Vom Fischkutter zum Rettungsschiff
Die "Sea Eye" ist ein umgebauter Fischkutter, der 1959 vom Stapel lief und lange Zeit in der Fischereiflotte der DDR im Einsatz war. 2014 hat die Initiative "Sea Eye" das 26 Meter lange und sieben Meter breite Schiff gekauft und für die Rettungseinsätze im Mittelmeer umgebaut. Im Jahr 2018 hat das Schiff seine Rettungs-Mission erfüllt. Nun liegt es in Hamburg in einem Trockendock. Stadler will die "Sea Eye" nach Nürnberg bringen.
"Das Schiff wird irritieren, wenn das hier steht. Und Irritation löst gemeinhin Neugierde aus", sagt er. Und genau diese Neugierde soll nach seinem Plan dazu führen, dass die Menschen einen Schritt weiter gehen in einen der Ausstellungs- und Veranstaltungsräume. "Wenn das passiert, dann glaube ich, kann das Projekt gelingen", sagt Stadler. Geplant ist, die "Sea Eye" mitten in Nürnberg aufzustellen.
Suche nach einem passenden Standort
Ein möglicher Standort wäre der Hiroshimaplatz direkt gegenüber des Bundesamts für Migration und Flüchtlinge (BAMF) an der Frankenstraße im Nürnberger Süden. Neben dem Schiff, das in einem Trockendock stehen würde, sollen Container aufgestellt werden. Hier wäre dann Platz für Ausstellungen und Seminare. Stadler braucht eine Fläche von rund 1.000 Quadratmetern. Eine Zusage hat er allerdings weder für diese noch für andere Flächen in der Stadt. Die Suche nach dem möglichen Standort läuft also noch.
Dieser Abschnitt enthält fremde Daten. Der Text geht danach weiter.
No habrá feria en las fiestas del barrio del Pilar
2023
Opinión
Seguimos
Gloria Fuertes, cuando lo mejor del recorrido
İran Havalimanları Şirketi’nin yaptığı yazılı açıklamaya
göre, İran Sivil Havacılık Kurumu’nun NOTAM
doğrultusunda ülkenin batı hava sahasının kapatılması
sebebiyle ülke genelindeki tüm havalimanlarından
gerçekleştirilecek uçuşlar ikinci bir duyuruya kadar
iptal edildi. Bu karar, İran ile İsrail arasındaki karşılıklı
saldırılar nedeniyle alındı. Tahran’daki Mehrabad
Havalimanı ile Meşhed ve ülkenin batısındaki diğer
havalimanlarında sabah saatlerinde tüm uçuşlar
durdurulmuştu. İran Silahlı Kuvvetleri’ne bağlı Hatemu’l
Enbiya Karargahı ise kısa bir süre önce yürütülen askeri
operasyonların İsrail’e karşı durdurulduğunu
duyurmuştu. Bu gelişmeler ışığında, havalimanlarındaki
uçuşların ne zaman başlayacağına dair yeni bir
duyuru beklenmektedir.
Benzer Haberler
Auf rund eine Million Euro schätzt Stadler die Investition für den Transport des Schiffes und den Aufbau des Lernorts. "Das ist finanzierbar", sagt er. Eine gemeinnützige GmbH hat er bereits gegründet. Für die Finanzierung des Betriebs ist er mit der Stadt Nürnberg im Gespräch. Das sei gut investiertes Geld, meint jedenfalls "Sea-Eye"-Gründer Michael Buschheuer, der ebenfalls zum Fachkolloquium nach Nürnberg gekommen ist. "Das Schiff soll die Diskussion über Migration befeuern und den Populismus, mit dem sie geführt wird, herausnehmen", sagt er. "Wir müssen den Dialog direkt und miteinander führen."
Stadt Nürnberg prüft und wartet noch ab
Die Debatte über das Schiff für Nürnberg hat gerade erst begonnen. Die Stadt prüfe, ob Kooperationen oder eine finanzielle Unterstützung möglich seien, heißt es aus dem Rathaus. Doch die städtische Finanzlage ist angespannt und es gibt viele andere Menschenrechts-Projekte, die mit dem Gedenk-Schiff in Konkurrenz stehen. Ob das Schiff also wirklich kommen wird, ist derzeit noch völlig offen.